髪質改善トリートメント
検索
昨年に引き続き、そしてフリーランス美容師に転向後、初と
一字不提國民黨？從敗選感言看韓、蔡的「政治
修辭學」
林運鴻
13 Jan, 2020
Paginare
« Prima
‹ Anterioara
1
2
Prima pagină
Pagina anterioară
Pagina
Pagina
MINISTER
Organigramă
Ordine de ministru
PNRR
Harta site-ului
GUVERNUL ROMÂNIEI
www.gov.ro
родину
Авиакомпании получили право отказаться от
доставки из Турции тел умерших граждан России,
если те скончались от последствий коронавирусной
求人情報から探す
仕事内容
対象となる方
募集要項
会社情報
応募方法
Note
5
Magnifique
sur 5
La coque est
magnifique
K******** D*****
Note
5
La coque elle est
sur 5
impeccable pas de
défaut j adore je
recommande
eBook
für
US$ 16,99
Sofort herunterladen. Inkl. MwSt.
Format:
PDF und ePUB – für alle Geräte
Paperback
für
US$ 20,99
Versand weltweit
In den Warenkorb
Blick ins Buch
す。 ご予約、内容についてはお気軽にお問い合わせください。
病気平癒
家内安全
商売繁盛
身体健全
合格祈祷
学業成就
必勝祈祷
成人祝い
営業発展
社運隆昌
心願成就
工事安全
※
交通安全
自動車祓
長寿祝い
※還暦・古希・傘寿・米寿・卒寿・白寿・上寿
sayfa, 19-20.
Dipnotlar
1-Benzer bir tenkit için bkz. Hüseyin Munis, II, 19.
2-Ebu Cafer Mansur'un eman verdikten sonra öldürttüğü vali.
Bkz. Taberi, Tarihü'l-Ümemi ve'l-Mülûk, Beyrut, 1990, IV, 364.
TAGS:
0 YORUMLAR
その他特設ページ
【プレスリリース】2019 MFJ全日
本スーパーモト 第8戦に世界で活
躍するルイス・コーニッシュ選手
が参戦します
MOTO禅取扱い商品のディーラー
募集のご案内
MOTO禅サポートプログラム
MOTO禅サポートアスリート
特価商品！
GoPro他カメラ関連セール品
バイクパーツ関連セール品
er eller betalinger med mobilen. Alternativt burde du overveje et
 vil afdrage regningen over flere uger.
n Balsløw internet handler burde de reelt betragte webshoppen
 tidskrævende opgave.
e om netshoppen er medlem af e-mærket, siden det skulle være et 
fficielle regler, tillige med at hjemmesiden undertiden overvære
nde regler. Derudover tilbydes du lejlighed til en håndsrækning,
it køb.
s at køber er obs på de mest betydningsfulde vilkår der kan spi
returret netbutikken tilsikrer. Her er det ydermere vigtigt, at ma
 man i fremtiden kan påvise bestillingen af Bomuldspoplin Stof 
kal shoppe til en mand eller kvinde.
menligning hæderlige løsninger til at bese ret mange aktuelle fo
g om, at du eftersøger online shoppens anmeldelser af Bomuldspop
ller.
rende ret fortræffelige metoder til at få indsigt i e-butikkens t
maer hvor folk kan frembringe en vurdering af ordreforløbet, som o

▶ Assigned task: Take from the listing above each line containing "eller".

▶ Response to the task:
er eller betalinger med mobilen. Alternativt burde du overveje et
kal shoppe til en mand eller kvinde.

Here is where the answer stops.